Edith had been put to bed upstairs with what the doctor called a heavy sedative, but it wasn’t working. Every fifteen or twenty minutes she would struggle upright, rubbing the heels of her hands into her face as if to rid herself of sleep, and say “Oh! . . . Oh! . . . Oh! . . . Oh!” Her eyes and mouth, in those moments, looked as though she might be losing her mind.

And her father would take her in his arms and help her to lie back on the pillow until she was still. “You have your whole life, Edith,” he would say, each time. “You have your whole life.”

Up in the
Chronicle
office the air was thick with smoke and dedication. Mr.
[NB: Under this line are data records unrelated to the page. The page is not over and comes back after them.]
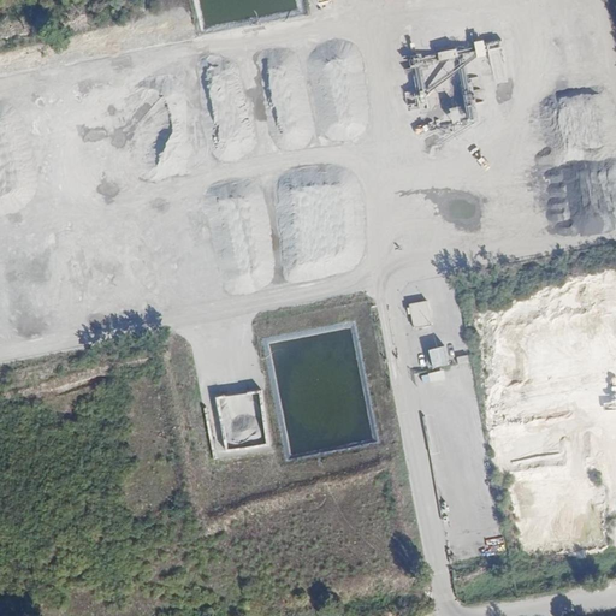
[(477,120),(469,76),(491,72),(489,59),(483,60),(481,66),(454,61),(486,57),(487,53),(485,40),(475,41),(477,49),(468,51),(452,49),(439,52),(438,57),(432,57),(418,58),(426,110),(427,107),(434,108),(439,107),(451,110),(454,120),(466,122),(477,120)]
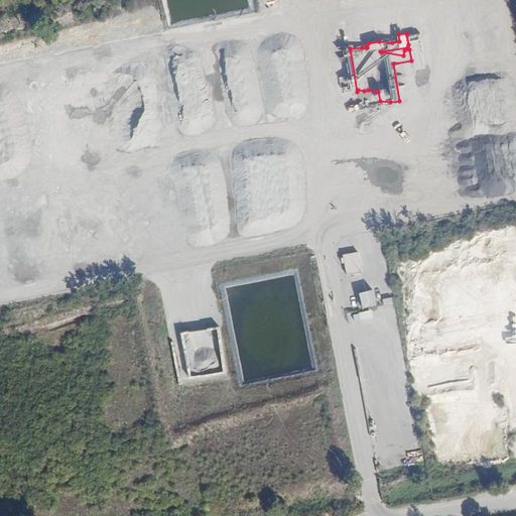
[(342,88),(350,86),(348,76),(340,78),(342,88)]
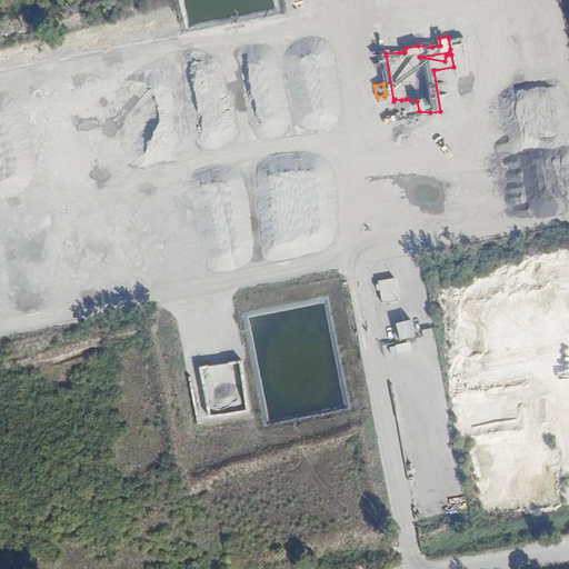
[(379,279),(380,301),(399,300),(397,278),(379,279)]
Gold had agreed to break open the front page of the Commencement Issue for a two-column, three-inch, heavily black-bordered box, and he’d agreed to handset the type himself, but he had to have the copy by five o’clock and there were only twenty minutes left. Grove had written four drafts, but Britt had found something wrong with all of them (“Grove, you
can’t
use ‘As we go to press’ about a thing like this; don’t you see that?”). For an hour they had bickered and quarrelled and thrown crumpled paper on the floor. Then Britt had loftily agreed to try his own version and frowned over his pencil in enviable concentration, using his free hand to shield his work from Grove’s eyes. “No,” he said at last, and began tearing it up.

“Hey, come
on
, Britt. Can’t I even
read
the fucking thing?”

“What’s the point? It isn’t any good; it isn’t any better than any of yours. Besides, it’s not my job to do this. You’re the editor;
you
do it.”

“Shit,” Grove said. “Shit.”

He was close to tears of frustration and fatigue, but the high calling of letters brooked no compromise. He sat down with a clean sheet of paper and the only pencil on the desk that wasn’t
broken or dull. He knew Britt would be crouched at his shoulder, watching every word, so he wrote the words with an exaggerated care for their legibility.
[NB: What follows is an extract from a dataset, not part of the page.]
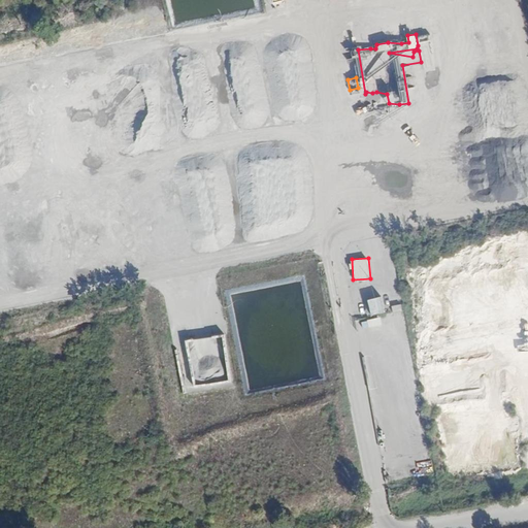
[(372,316),(387,311),(382,295),(368,299),(372,316)]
It is a dark Commencement for the class of 1943. Lawrence Mason Gaines, the outstanding member of that class and one of the finest young men Dorset Academy has ever known, died in the service of his country last week. He was eighteen years old.

“That’s it,” Britt said quietly, “that’s it; now the second paragraph. You’re getting it, Bill. You’re getting it.”

Chapter Seven

In the following fall the class of 1944 were suddenly sixth formers – seniors – and most of them didn’t feel up to it. Seniors had always been manly and dignified, fit companions for someone like Larry Gaines, and those standards seemed impossible to meet.